Ultimately, the negotiations failed and Bishop Olmstead said he had concluded that St. Joseph is not committed to following the teaching of the Catholic Church [and] therefore, this hospital cannot be considered Catholic.

He said that in the process of the negotiations he had discovered a pattern of serious ethical violations at both St. Joseph's and in the wider Catholic Healthcare West system in Arizona.

He said the abuses had been going on "throughout my seven years as bishop of Phoenix and far longer."

He faulted the institutions' participation in the so-called "Mercy Health Plan," through which it receives federal and state monies to provide health care services to the poor -- including abortion, birth control, and sterilization.

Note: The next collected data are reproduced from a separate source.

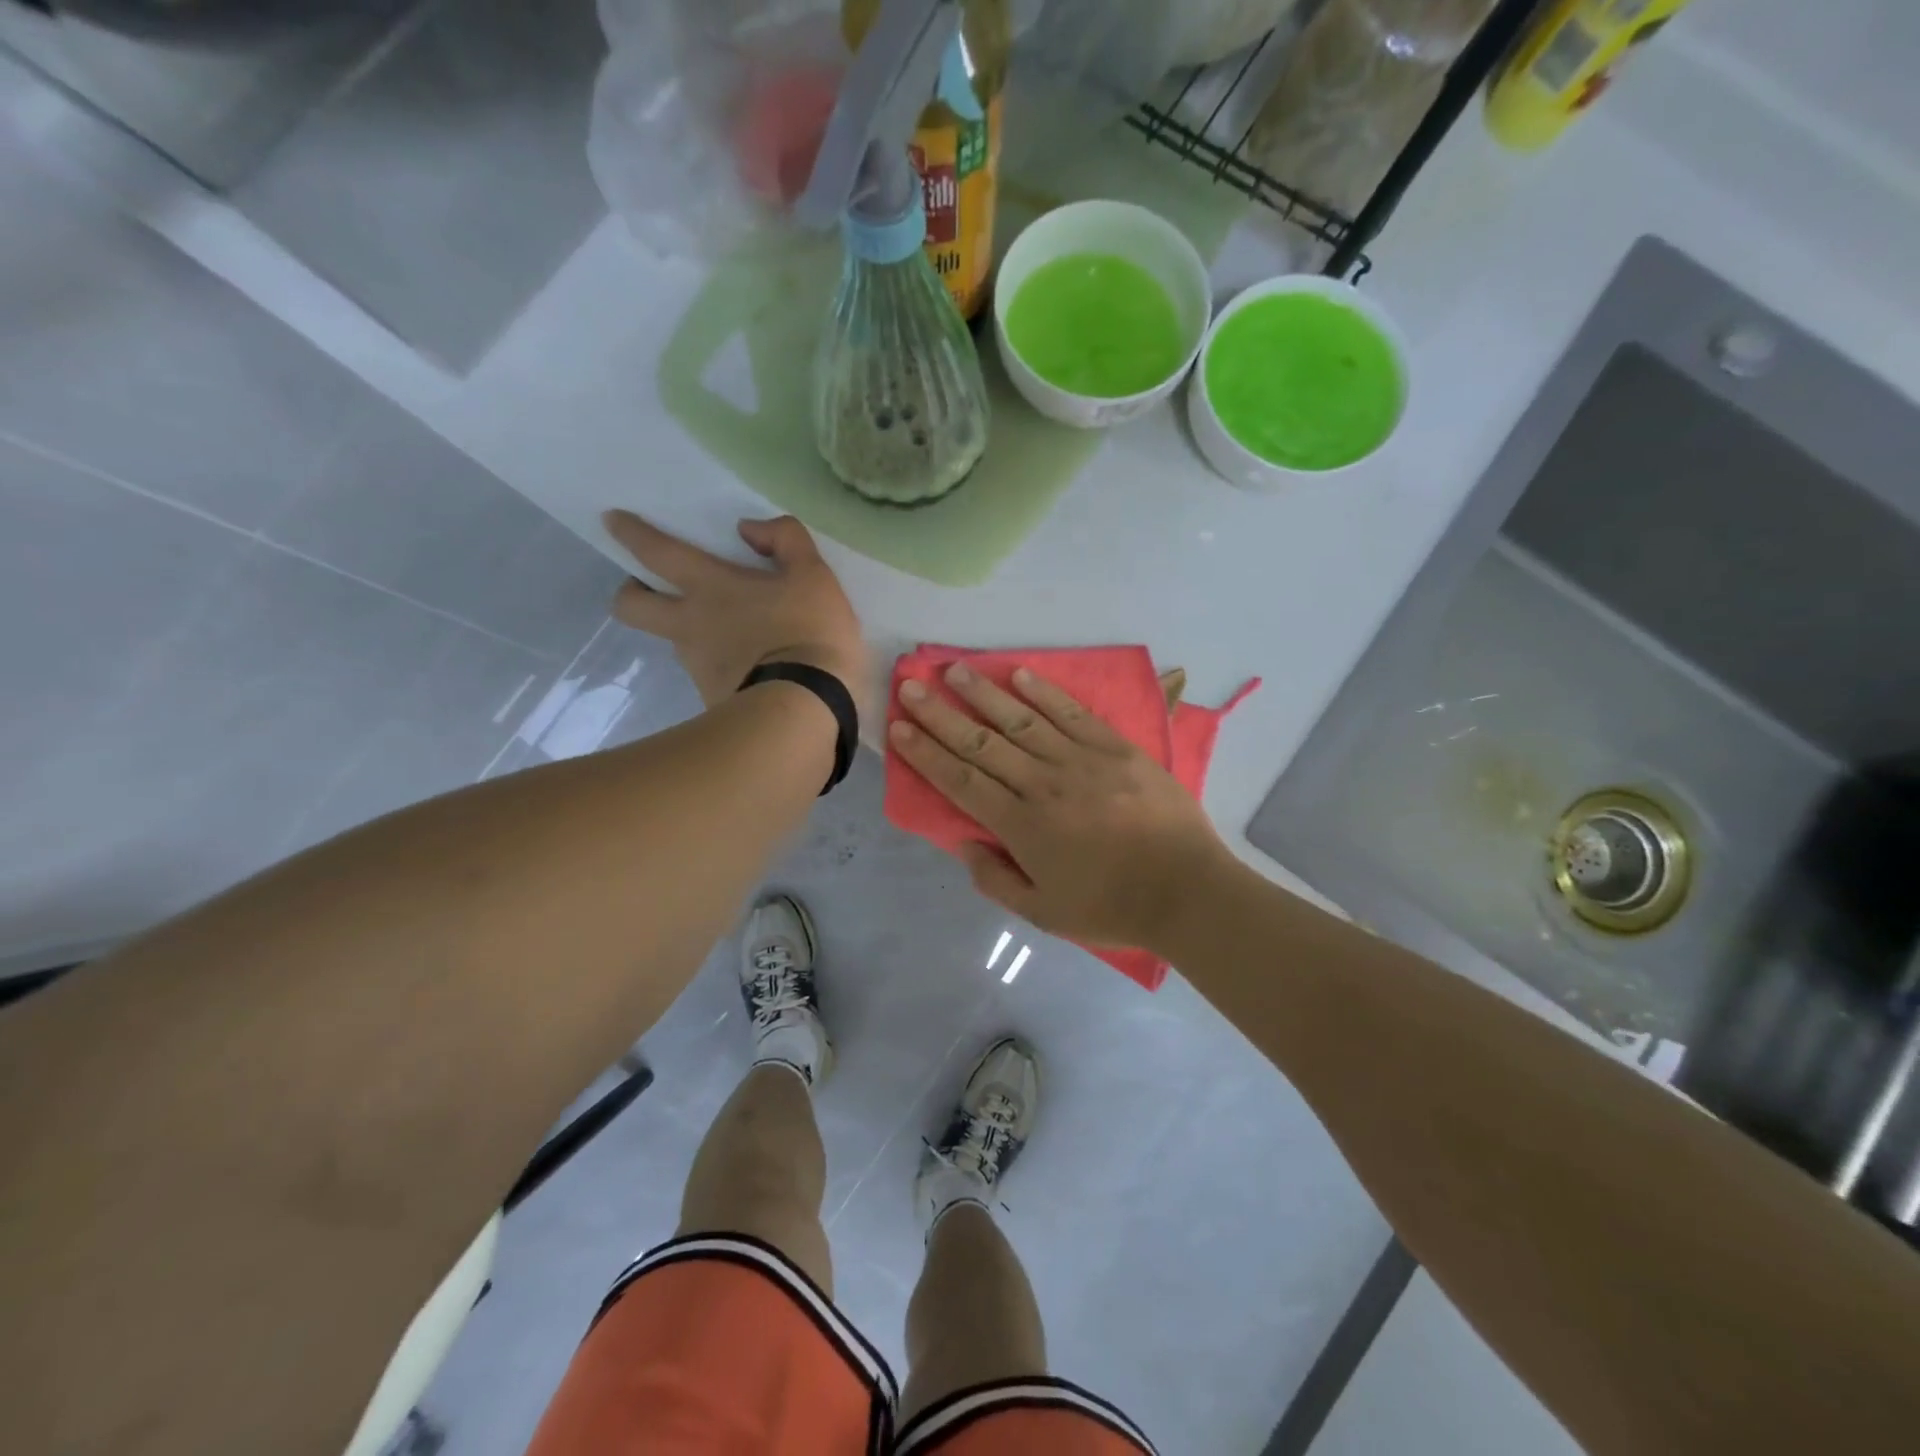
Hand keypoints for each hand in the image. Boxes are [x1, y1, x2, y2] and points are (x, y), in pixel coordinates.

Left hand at [605, 511, 867, 713]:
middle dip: (630, 593)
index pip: (658, 553)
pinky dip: (722, 670)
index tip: (612, 520)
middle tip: (649, 589)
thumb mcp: (814, 576)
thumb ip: (785, 539)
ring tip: (728, 638)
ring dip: (688, 635)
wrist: (805, 711)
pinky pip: (709, 677)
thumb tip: (749, 529)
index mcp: (710, 588)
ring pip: (675, 644)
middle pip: (632, 608)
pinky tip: (752, 673)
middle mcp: (691, 626)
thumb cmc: (808, 634)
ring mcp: (698, 668)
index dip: (632, 533)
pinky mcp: (713, 701)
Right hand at [889, 664, 1234, 951]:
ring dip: (984, 693)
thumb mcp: (1044, 913)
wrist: (1186, 890)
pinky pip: (1072, 713)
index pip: (962, 780)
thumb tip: (965, 843)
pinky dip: (1045, 693)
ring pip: (1022, 720)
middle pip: (982, 743)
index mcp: (1022, 826)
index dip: (926, 753)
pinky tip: (1020, 674)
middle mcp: (1043, 784)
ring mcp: (1081, 760)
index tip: (900, 728)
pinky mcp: (1115, 748)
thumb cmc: (1111, 907)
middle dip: (941, 714)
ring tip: (955, 669)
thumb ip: (996, 879)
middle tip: (911, 686)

Although St. Joseph's does not provide these services itself, by setting up and managing the conditions under which other hospitals provide these services, St. Joseph's was "formally cooperating" in these unethical procedures, the bishop charged.

The bishop said that representatives of St. Joseph's and Catholic Healthcare West had acknowledged they understood that their administration and participation in the Mercy Health Plan made them morally responsible for its actions.

In his press conference, Bishop Olmsted also questioned the hospital's motivations and priorities, noting that revenues from its participation in the Mercy Health Plan will reach nearly $2 billion this year.

For the past 26 years that the plan has been in existence, he said, St. Joseph's hospital has made more than $100 million per year.

So now we see what is really going on here. The hospital is part of a health plan - in other words, it receives MONEY, which comes with strings attached. This is no longer a First Amendment issue about freedom to practice the pro-life Catholic religion, but it is now a contractual issue.

The Bishop is right to revoke the hospital's Catholic status - it sold its soul and departed from the Catholic fold, and now has opened itself up to bludgeoning by the Left, which would like nothing better than to force Christians to stop being Christians.

The Bishop is trying to shepherd his sheep, and preserve them until the Great Shepherd returns, but these sheep are too tempted by what the wolf has to offer.